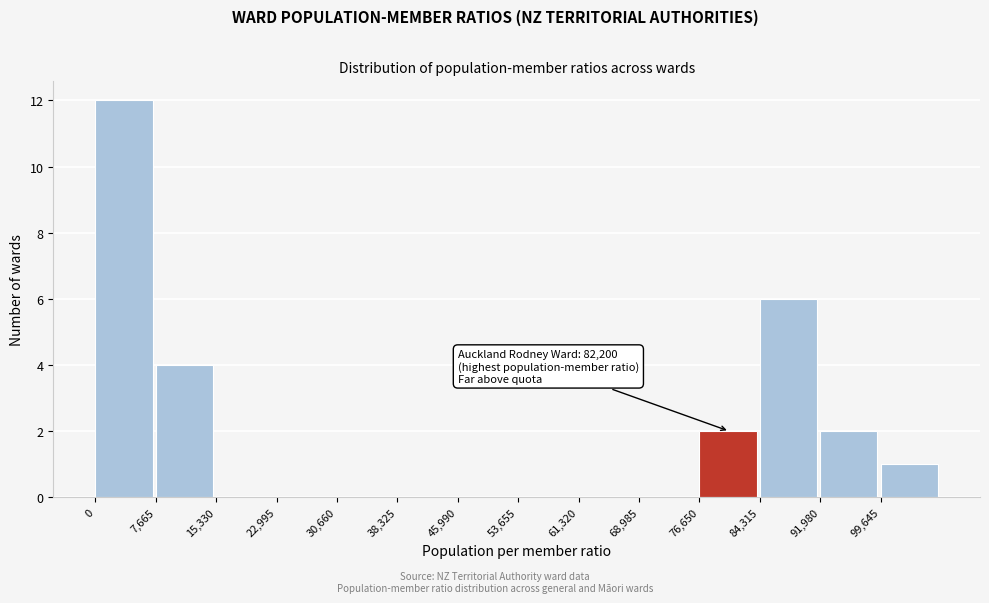

Which range on the x-axis has the tallest bar?

0 to 8000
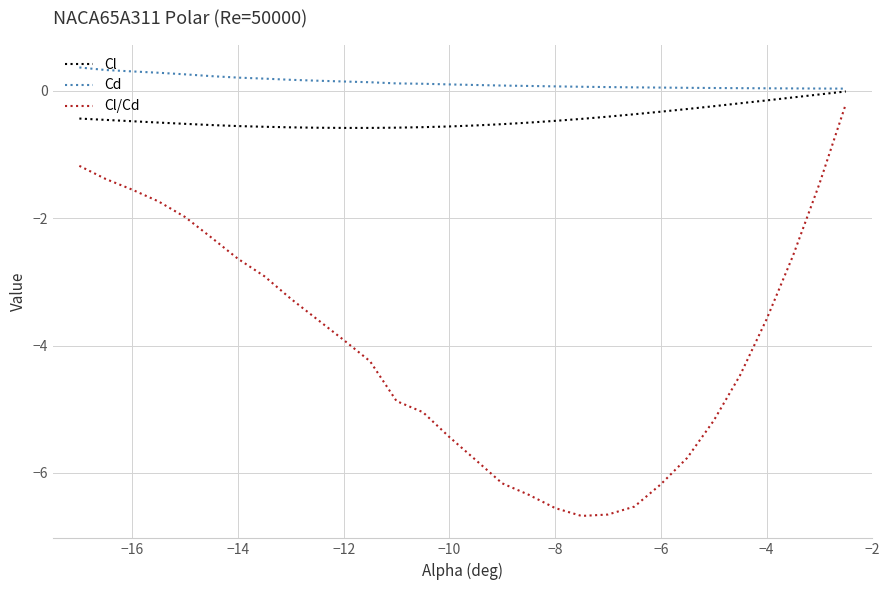

What is the minimum value shown in the chart?

-6.7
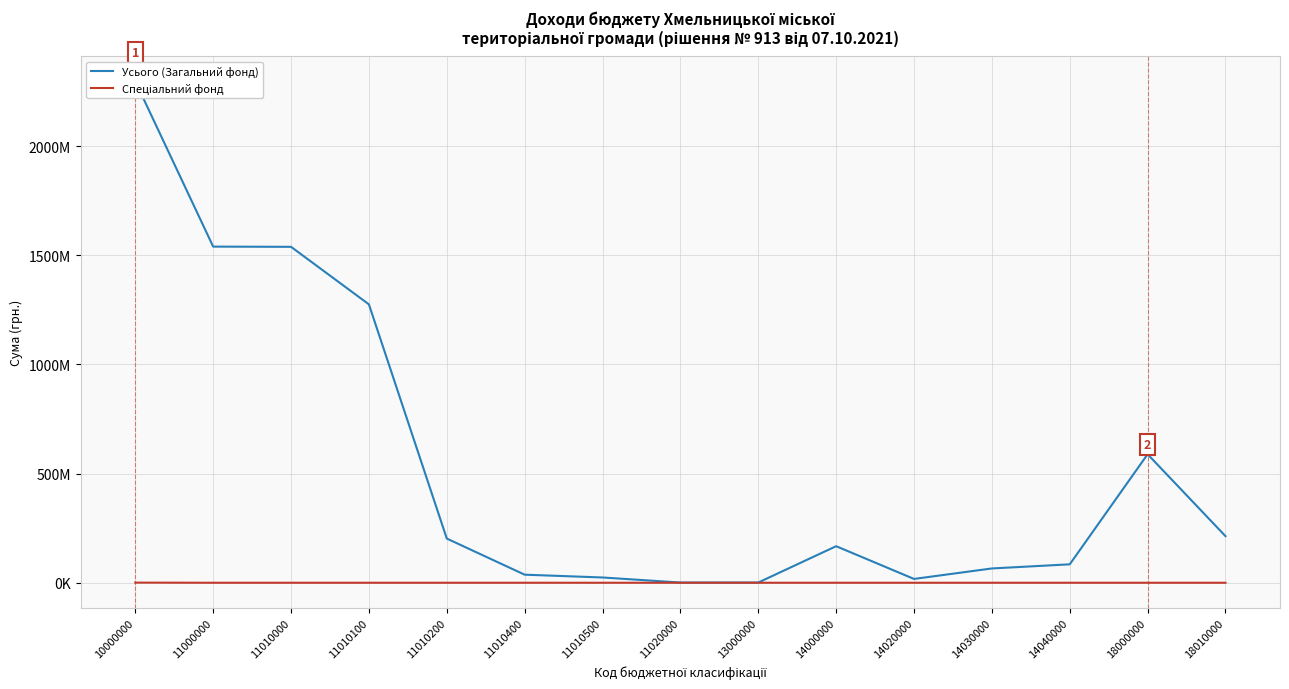

Rank the series at 11010400 from highest to lowest value.

Усього (Загальний фонд), Спеціальний фонд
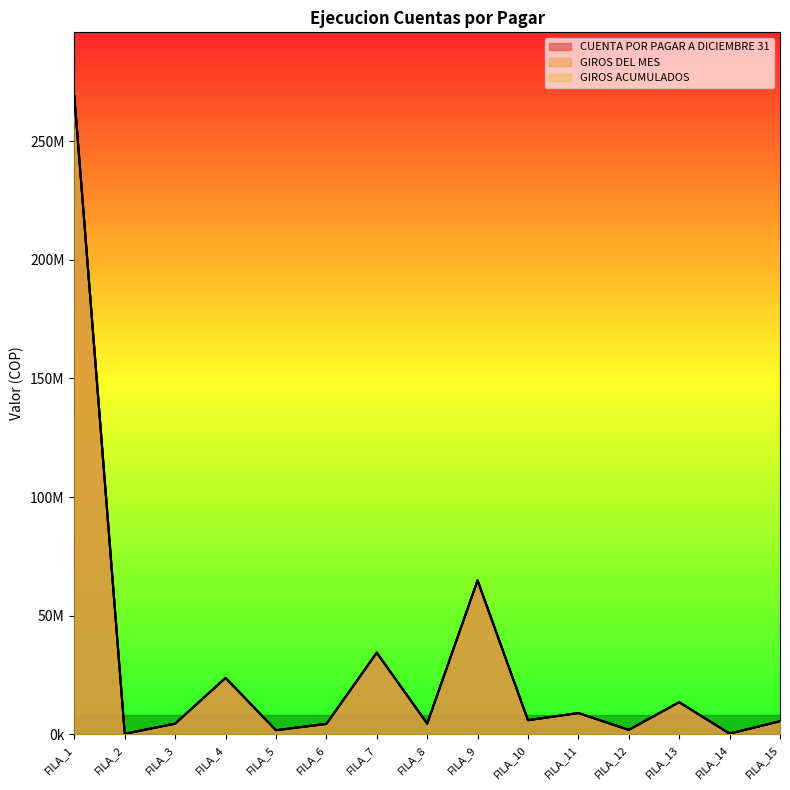

At how many categories does at least one series exceed 108350742?

1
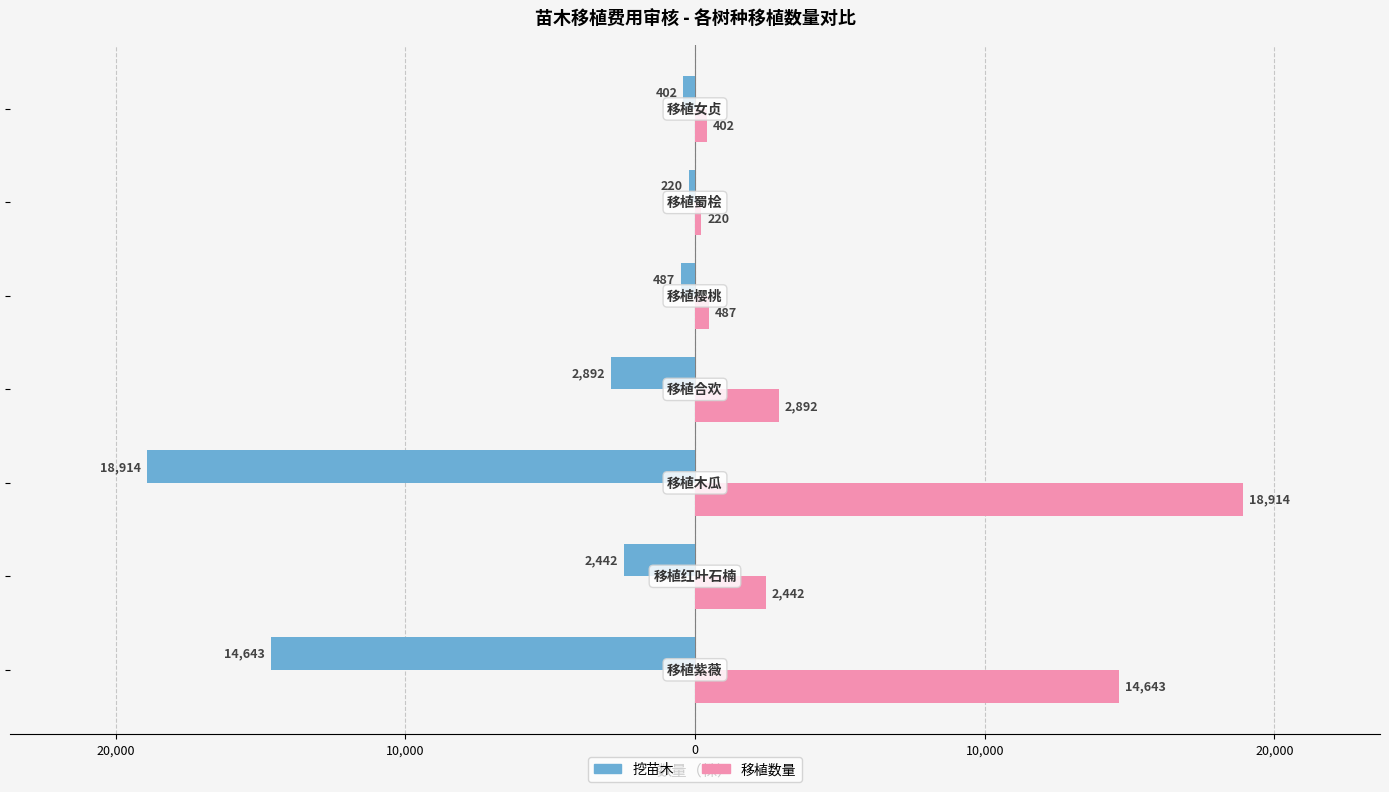

List the series in order of their overall mean, lowest first.

挖苗木, 移植数量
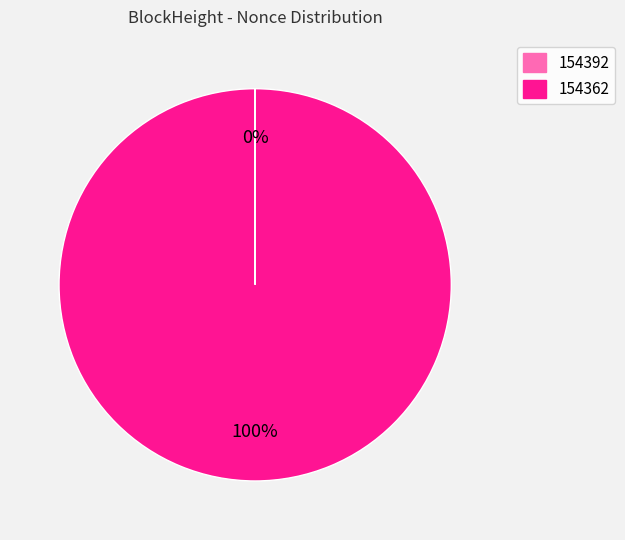

To the nearest percent, what portion does 154362 represent?

100%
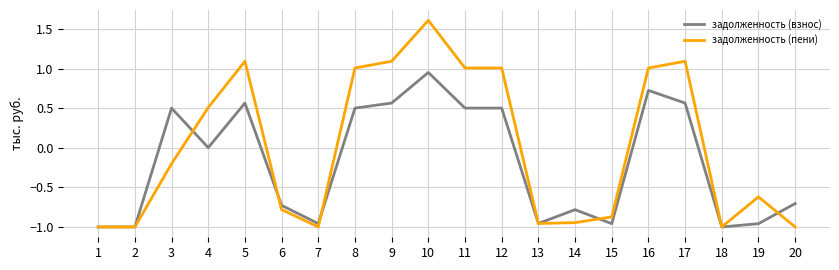

Rank the series by their average value, from lowest to highest.

задолженность (взнос), задолженность (пени)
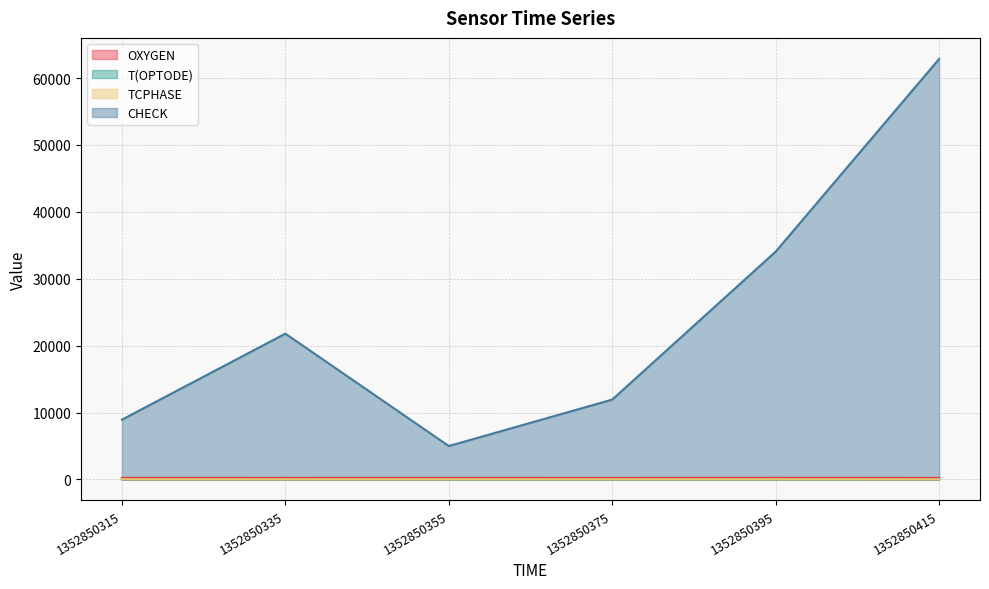

Reading right to left, transcribe all the data shown in this chart.

OXYGEN: 1352850415=234.6	1352850395=245.4	1352850375=235.6	1352850355=239.6	1352850335=236.9	1352850315=239.1
T(OPTODE): 1352850415=25.0	1352850395=24.1	1352850375=24.7	1352850355=24.7	1352850335=24.8	1352850315=24.5
TCPHASE: 1352850415=28.7	1352850395=28.6	1352850375=28.7	1352850355=28.6	1352850335=28.6	1352850315=28.7
CHECK: 1352850415=62863.0	1352850395=34060.0	1352850375=11939.0	1352850355=4994.0	1352850335=21796.0	1352850315=8934.0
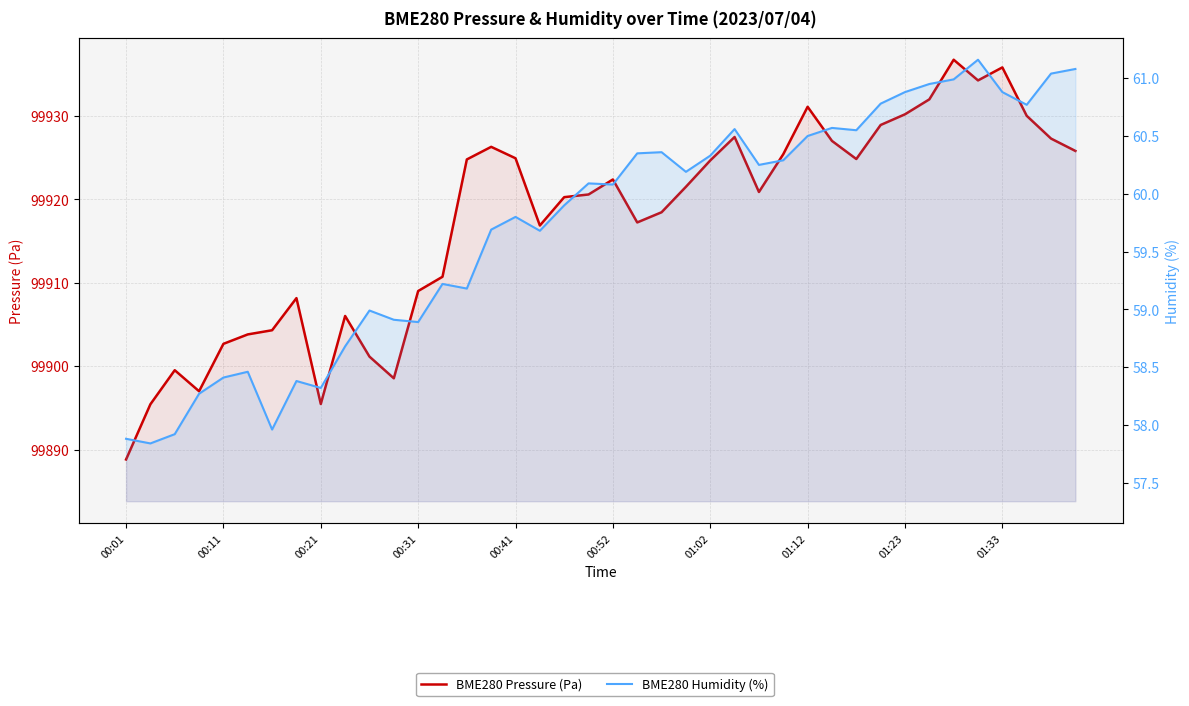

List the series in order of their overall mean, lowest first.

BME280 Humidity (%), BME280 Pressure (Pa)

■ WHAT NEEDS TO BE DONE:
Gather every line of the records above that contains the string "series". Letter case counts.

■ ANSWER TO THIS EXERCISE:
Rank the series at 11010400 from highest to lowest value.
At how many categories does at least one series exceed 108350742?
List the series in order of their overall mean, lowest first.
Rank the series by their average value, from lowest to highest.
List the series in order of their overall mean, lowest first.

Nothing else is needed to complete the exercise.